Kiana Seitz, fourth year Bachelor of Commerce student, travelled to Chimborazo, Ecuador as part of Carleton University’s Alternative Spring Break program over the winter reading week.
“We were involved in many different activities with the local communities in Chimborazo,” said Kiana who has a double concentration in Marketing and International Business. “We participated in building the foundation for a greenhouse, digging 100 cm deep holes in the ground. One day, we were challenged with going to the market and buying food for a whole family with only one dollar, while speaking in Spanish. We also met a few different women’s groups selling items such as bracelets, baskets, and ponchos. ME to WE encourages community members to become entrepreneurs and use their talents to make a living, which I thought was very inspiring.”
Alternative Spring Break (ASB) is an immersive experience that connects students to domestic and international partners committed to positive social change.
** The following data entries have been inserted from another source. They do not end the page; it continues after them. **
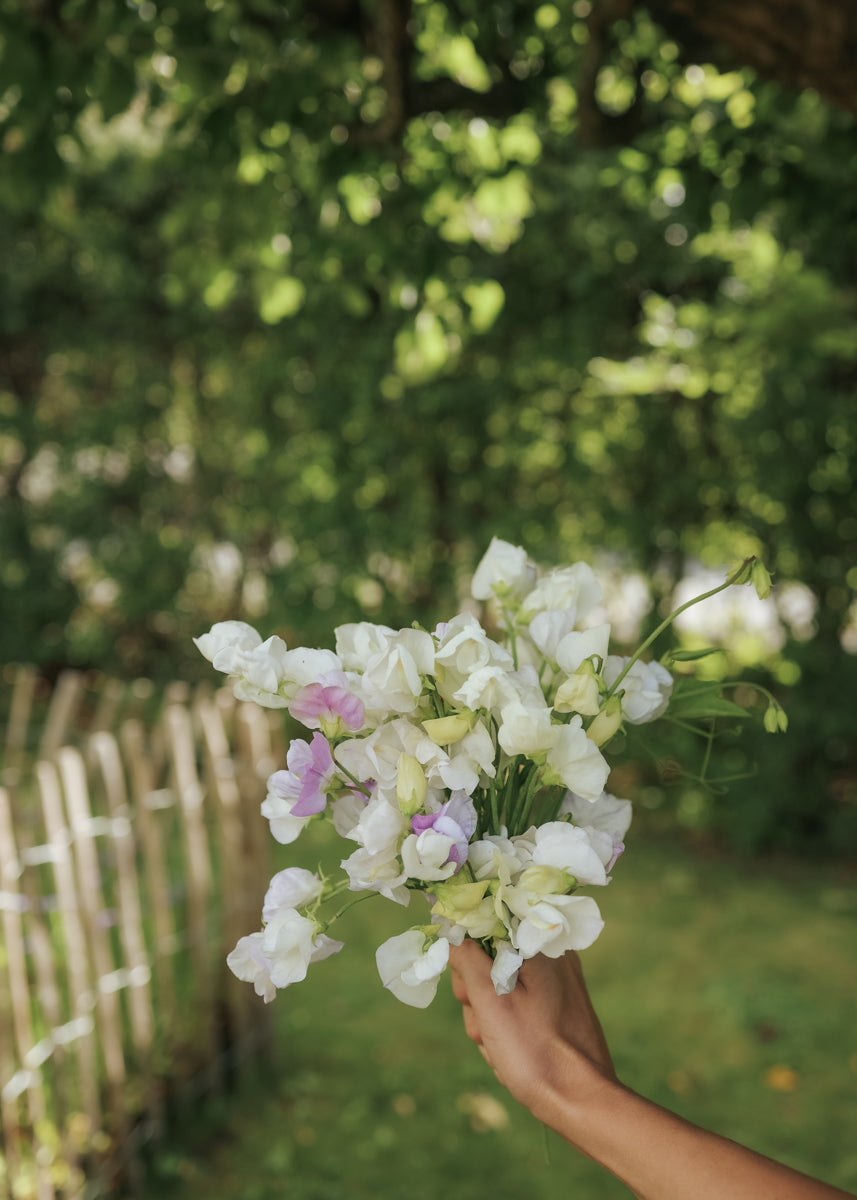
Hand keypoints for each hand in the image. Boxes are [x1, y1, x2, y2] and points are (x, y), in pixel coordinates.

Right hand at [448, 940, 615, 1121]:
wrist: (580, 1102)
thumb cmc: (535, 1050)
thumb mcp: (491, 1000)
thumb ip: (466, 958)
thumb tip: (449, 930)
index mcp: (540, 946)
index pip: (482, 931)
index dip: (466, 963)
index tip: (470, 995)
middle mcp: (552, 957)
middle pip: (487, 963)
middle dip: (477, 999)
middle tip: (488, 1028)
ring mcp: (557, 984)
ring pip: (497, 990)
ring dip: (488, 1021)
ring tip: (502, 1047)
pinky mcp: (557, 1009)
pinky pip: (516, 1008)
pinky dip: (506, 1030)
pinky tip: (513, 1053)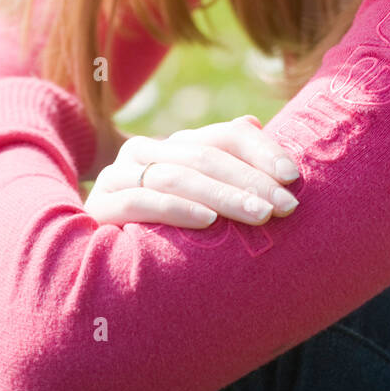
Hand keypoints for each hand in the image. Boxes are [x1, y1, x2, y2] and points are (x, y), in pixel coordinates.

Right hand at [83, 114, 300, 228]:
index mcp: (176, 144)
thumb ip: (226, 162)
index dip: (262, 151)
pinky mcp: (100, 206)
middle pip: (207, 156)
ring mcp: (118, 176)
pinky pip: (140, 202)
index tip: (294, 177)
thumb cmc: (165, 234)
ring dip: (223, 195)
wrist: (96, 268)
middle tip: (286, 206)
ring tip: (258, 214)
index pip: (226, 134)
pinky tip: (207, 221)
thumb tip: (253, 122)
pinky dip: (176, 209)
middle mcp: (146, 151)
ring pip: (178, 177)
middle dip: (251, 181)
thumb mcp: (202, 200)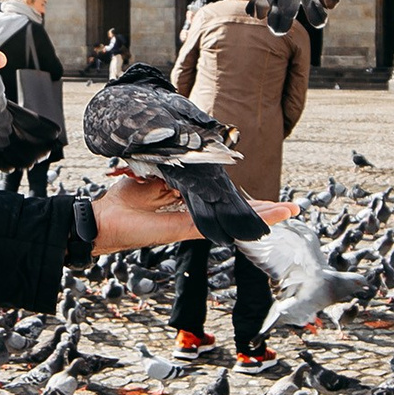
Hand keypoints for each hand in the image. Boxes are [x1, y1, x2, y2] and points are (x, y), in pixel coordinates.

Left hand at [88, 173, 294, 255]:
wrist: (103, 221)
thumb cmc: (123, 201)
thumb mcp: (153, 175)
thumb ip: (177, 173)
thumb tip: (197, 166)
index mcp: (189, 200)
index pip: (223, 198)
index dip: (244, 199)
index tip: (265, 199)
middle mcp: (196, 213)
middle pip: (235, 210)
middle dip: (262, 209)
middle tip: (290, 209)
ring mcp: (193, 222)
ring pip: (235, 218)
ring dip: (262, 214)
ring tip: (289, 212)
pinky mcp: (187, 228)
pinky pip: (219, 223)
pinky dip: (242, 219)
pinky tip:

Students learn about social, environmental, and cultural issues impacting their host community, while supporting meaningful, community-identified projects.
“I ultimately decided to apply for ASB because I had not had a lot of opportunities to travel or volunteer since I started university, and I thought this would be the perfect chance to do both.,” said Kiana. “I was absolutely thrilled when I found out I was accepted into the program.”
Kiana’s group was hosted by ME to WE, a social enterprise that supports the WE charity, that empowers positive change in developing regions of the world, with a focus on providing access to education, water, health, food, and economic opportunity.
Following graduation, Kiana hopes to launch her career in fashion management. Chimborazo’s environmentally friendly lifestyle has inspired her to think twice about where she shops and where she would work.
“This experience has taught me that no matter what is handed to you in life, you have to make the best of it and thrive in your own ways.” Kiana shared. “Seeing how the community members make their clothes and live a sustainable life was really impactful to me. It’s also allowed me to be more cognizant of where I’m buying goods from, and supporting brands that are paying fair wages and treating employees well.
“I’ve always wanted to pursue a career in fashion in an international context, partly because I don’t like supporting fast fashion. If you’re buying a shirt that costs only five dollars, why is it so cheap? The experience was very eye opening for me, and I would definitely encourage other Sprott students to participate in ASB if the opportunity arises.”